Au milieu du chaos déchaîné, alors qu'un éclair particulièrement puissant illuminait le ciel, il aperçut une forme gigantesque, une silhouette immense qui volait au-dessus des nuages d'orage. Elle était sombre, puissante, et ses ailes déployées semblaient pouvoir couvrir le ciel tout entier. C'était une créature d'une beauté terrifiante, une vision sortie tout droit des peintures de la caverne. Un dragon. Le cœur battant la chamade, João resta figé, incapable de bouger, absorbé par cette apparition spectaculaire. La créature plana un instant, comme si elle le regardait, puis, avec une grâce stupéfiante, elle disparut dans les profondeurs de la nuit orageuse.
Alors que le dragon s'évanouissait, une voix, portée par le vent hurlant et le grondement du tonnerre, résonna autour de lui.

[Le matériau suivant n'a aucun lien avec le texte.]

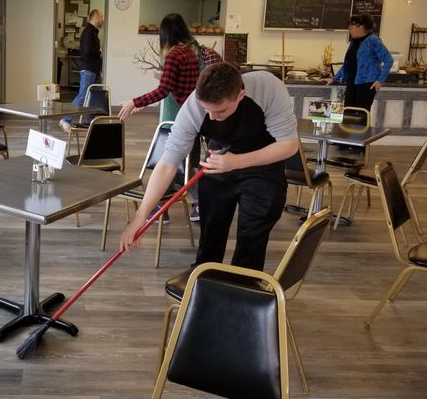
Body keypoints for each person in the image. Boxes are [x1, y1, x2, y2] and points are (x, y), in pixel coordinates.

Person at [119, 62, 299, 272]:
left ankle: (243, 288)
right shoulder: (193, 106)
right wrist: (140, 216)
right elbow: (168, 163)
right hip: (218, 160)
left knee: (252, 239)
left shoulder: (268, 87)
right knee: (211, 230)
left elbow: (289, 145)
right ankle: (204, 282)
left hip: (264, 164)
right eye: (207, 110)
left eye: (220, 111)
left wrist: (237, 161)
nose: (212, 117)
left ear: (240, 96)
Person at [117, 13, 221, 221]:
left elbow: (163, 90)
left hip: (182, 119)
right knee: (182, 165)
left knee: (170, 163)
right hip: (194, 115)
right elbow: (171, 88)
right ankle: (188, 205)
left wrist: (134, 102)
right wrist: (142, 104)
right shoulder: (190, 53)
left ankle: (160, 208)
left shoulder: (174, 55)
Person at [326, 14, 393, 112]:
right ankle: (348, 128)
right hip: (351, 83)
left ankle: (362, 128)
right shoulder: (354, 42)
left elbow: (388, 59)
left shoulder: (373, 40)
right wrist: (334, 78)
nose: (349, 30)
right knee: (348, 113)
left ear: (361, 27)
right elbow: (348, 64)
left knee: (361, 115)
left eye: (351, 28)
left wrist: (380, 81)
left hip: (366, 84)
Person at [60, 9, 104, 132]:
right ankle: (65, 119)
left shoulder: (94, 32)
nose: (103, 19)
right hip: (88, 71)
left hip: (94, 71)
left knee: (93, 97)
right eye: (102, 16)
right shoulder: (88, 32)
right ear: (96, 17)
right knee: (83, 96)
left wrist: (99, 70)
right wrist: (99, 52)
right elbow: (87, 52)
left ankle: (90, 123)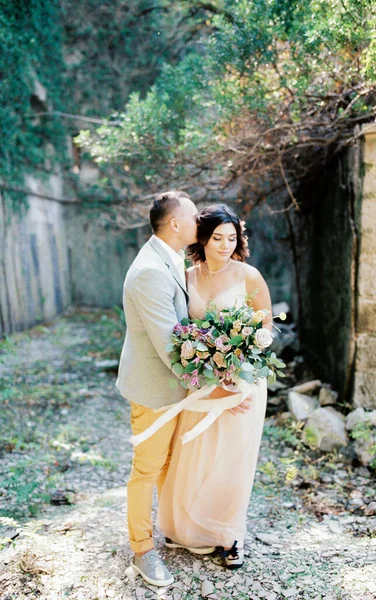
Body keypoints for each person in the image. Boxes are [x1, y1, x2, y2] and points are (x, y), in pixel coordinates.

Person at [157, 203, 272, 569]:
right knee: (195, 454)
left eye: (232, 238)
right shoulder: (186, 276)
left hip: (243, 381)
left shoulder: (249, 275)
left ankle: (228, 537)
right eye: (217, 238)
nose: (225, 245)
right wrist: (205, 365)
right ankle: (186, 530)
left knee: (233, 458)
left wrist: (238, 374)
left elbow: (265, 332)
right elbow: (180, 332)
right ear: (202, 238)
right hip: (201, 382)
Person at [116, 190, 200, 587]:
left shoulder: (171, 257)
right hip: (154, 388)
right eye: (194, 216)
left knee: (168, 464)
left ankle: (171, 531)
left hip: (172, 386)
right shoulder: (150, 270)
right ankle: (142, 551)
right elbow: (171, 344)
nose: (199, 222)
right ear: (176, 224)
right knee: (146, 470)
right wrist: (217, 375)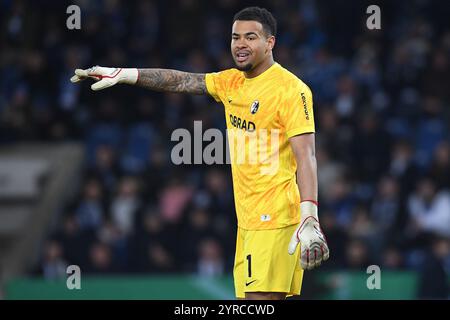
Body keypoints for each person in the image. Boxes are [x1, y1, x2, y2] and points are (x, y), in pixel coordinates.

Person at [70, 6, 329, 300]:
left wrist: (310, 216)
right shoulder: (231, 82)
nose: (240, 44)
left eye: (250, 37)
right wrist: (126, 74)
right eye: (235, 37)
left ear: (270, 43)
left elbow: (306, 155)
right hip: (248, 221)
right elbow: (181, 80)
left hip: (275, 218)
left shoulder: (291, 90)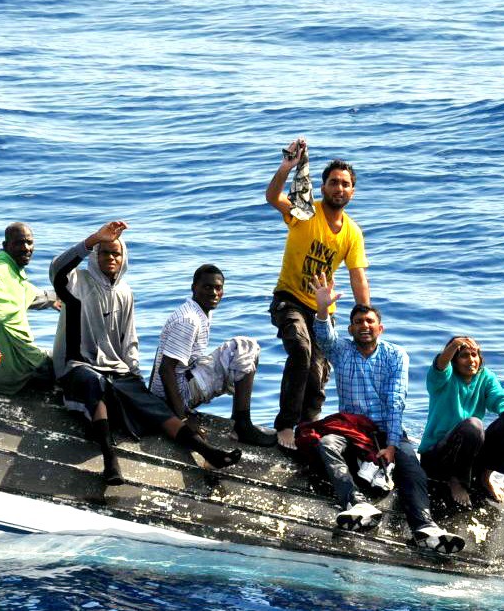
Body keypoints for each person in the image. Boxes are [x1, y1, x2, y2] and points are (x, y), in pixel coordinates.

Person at [51, 220, 239, 486]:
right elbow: (56, 269)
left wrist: (134, 374)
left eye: (116, 253)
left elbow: (130, 341)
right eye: (104, 252)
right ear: (95, 256)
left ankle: (208, 452)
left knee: (153, 406)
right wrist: (92, 240)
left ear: (123, 257)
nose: (110, 258)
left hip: (116, 370)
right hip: (78, 366)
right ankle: (110, 461)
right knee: (94, 385)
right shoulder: (76, 282)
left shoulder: (125, 292)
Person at [299, 272, 463, 554]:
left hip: (387, 429)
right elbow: (323, 337)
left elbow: (395, 400)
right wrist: (323, 308)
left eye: (370, 322)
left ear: (380, 328)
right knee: (327, 444)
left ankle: (425, 528)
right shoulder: (342, 350)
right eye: (358, 322)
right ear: (350, 329)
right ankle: (355, 503)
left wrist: (391, 445)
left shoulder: (396, 355)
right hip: (350, 430)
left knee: (411, 465)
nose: (364, 326)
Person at [264, 139, 370, 450]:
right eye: (334, 182)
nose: (340, 188)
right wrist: (286, 168)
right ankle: (284, 425)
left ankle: (306, 429)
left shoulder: (352, 232)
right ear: (322, 187)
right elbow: (272, 197)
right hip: (289, 298)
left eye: (346, 184)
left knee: (318, 372)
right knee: (300, 348)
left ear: (352, 192)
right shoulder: (305, 212)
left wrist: (365, 316)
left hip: (323, 309)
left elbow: (357, 276)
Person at [151, 264, 277, 447]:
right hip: (172, 395)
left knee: (241, 349)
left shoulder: (197, 311)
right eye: (207, 287)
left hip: (180, 383)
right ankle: (242, 425)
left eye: (218, 288)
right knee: (245, 347)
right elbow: (165, 370)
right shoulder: (189, 320)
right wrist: (182, 419)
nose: (214, 293)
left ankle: (240, 421)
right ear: (194, 287)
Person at [418, 335, 504, 510]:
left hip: (467, 456)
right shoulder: (442, 379)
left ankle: (484, 477)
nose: (471, 360)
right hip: (437, 458)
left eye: (474, 355)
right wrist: (454, 345)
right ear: (454, 360)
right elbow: (440, 365)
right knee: (474, 425)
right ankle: (456, 481)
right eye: (464, 355)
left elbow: (502, 400)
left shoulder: (485, 377)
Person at [0, 222, 59, 394]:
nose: (26, 248)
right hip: (19, 371)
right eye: (19, 243)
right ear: (6, 245)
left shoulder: (8, 266)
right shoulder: (2, 272)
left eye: (29, 242)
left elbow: (28, 293)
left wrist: (56, 298)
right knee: (71, 361)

Une voix grave, profonde, qui semblait venir des cieux eux-mêmes. « Ce n'est pas encore le moment », dit la voix, ses mots se mêlant au vacarme de la tempête. João ne savait pas d'où venait cette voix, ni à qui elle s'adressait. Était-ce le dragon qui lui parlait ? Ou une autre entité, plus ancienne encore ? Il ne comprenait pas. Mais une chose était certaine : il sentait que sa quête, son voyage, sa véritable aventure, ne faisaient que commencer. La tempête passait, mais en lui, une nouvelle ère venait de s'ouvrir.